**The task**
Strip out all images, then restate the data verbatim.

(Collection entries)
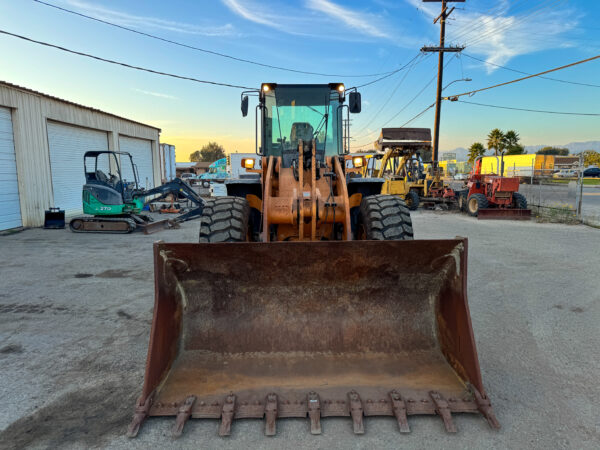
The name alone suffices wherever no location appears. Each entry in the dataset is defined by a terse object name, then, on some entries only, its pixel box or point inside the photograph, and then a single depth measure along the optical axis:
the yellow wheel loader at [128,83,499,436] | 2.64
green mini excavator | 11.47
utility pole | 21.61
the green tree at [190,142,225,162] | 94.31
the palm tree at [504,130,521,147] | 55.77
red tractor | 14.94
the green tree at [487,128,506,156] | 56.84
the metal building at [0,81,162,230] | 11.94
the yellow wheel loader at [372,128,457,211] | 17.67
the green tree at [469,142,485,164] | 61.49
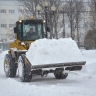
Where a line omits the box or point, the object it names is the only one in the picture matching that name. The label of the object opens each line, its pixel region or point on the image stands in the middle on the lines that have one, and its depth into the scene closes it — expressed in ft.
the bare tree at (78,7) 115.85
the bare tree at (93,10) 101.39
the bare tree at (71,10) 113.41
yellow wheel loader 48.26
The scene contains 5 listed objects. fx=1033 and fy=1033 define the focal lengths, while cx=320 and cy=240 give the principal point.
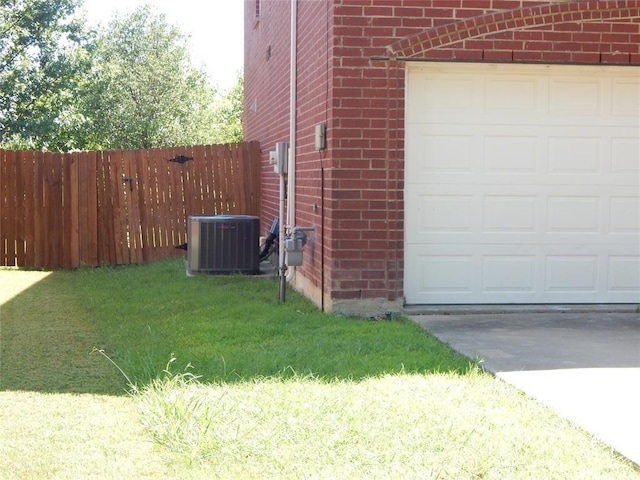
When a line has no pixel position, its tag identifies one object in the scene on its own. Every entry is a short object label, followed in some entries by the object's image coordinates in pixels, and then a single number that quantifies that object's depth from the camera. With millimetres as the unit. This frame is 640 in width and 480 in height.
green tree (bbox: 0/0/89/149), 26953
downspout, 11875
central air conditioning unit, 13070
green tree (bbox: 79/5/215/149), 35312
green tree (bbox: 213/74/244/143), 43188
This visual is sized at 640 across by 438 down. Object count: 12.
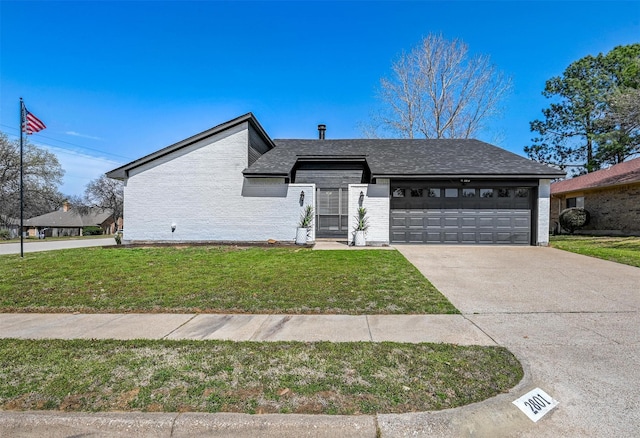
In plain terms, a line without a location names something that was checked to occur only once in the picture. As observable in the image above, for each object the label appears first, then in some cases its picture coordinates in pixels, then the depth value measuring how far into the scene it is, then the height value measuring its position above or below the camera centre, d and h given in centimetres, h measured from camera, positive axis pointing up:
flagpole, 1059 +296
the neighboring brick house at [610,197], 1669 +129
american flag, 1078 +307
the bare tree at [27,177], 3256 +380
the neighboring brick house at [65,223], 4999 -169
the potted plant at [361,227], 1236 -45
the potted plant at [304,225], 1251 -40
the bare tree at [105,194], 5272 +312
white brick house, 1251 +84
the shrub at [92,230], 4759 -269
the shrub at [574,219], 1919 -3
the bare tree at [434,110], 2372 +827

**Result of the exercise**
The name alone suffices wherever no location appears. Each entry in the dataset is defined by a terse object name, then, on some entries only, its pixel box or point inside the photograph, and then a single depth measure along the optical axis:
the yellow wheel loader at [128,83,499,436] | 2.64
green mini excavator | 11.47
utility pole | 21.61
the green tree at [190,142,225,162] | 94.31
the palm tree at [504,130,521,147] | 55.77
red tractor | 14.94
the green tree at [487,128,506,156] | 56.84
the metal building at [0,81,162,230] | 11.94
the yellow wheel loader at [372,128,457,211] | 17.67
the green tree at [469,142,485,164] | 61.49
Where a line omits the box or point, the object it names is the only one in the picture matching that name. The label of the object opens each line, its pixel region or point on the image stands in the middle on the lines that have one, and its depth into the scene closes it — expressed in ft.
the bare tree at (78,7) 115.85
the bare tree at (93,10) 101.39
the bare tree at (71,10) 113.41
yellow wheel loader 48.26
The scene contains 5 listed objects. fx=1033 and fy=1033 define the focal lengths, while cx=320 and cy=240 give the principal point.
When a line has no pixel position, its tag identifies one object in the scene on its own. Every entry is a short object label, followed in some entries by the object's image coordinates in pixels, and then a single number that quantifies that object's depth from the camera. With millimetres as the unit. This frame is 640 in width and 480 in height.
green tree (bbox: 0/0/89/149), 26953
downspout, 11875
central air conditioning unit, 13070
green tree (bbox: 79/5/215/149), 35312
green tree (bbox: 213/74/244/143), 43188
This visual is sized at 640 across by 438 down. Object count: 12.
In plain terms, a line without a location names something that was checked to occur only once in the picture. As observable in the image above, for each object the label appears first, then in some cases its picture coordinates in pixels, then the depth value measuring how far into the scene it is, then the height value measuring its position above or below the camera centre, d and h given in centimetres, h measured from camera, positive axis pointing up:
flagpole, 1059 +296
the neighboring brick house at [610,197], 1669 +129
american flag, 1078 +307
the bare tree at [27,177], 3256 +380
the neighboring brick house at [65,223], 4999 -169
the potted plant at [361,227], 1236 -45
the potted plant at [304,225], 1251 -40
the bare tree at [105,194], 5272 +312
white brick house, 1251 +84
the shrub at [92,230], 4759 -269
the shrub at [574,219], 1919 -3
the bare tree at [434,110], 2372 +827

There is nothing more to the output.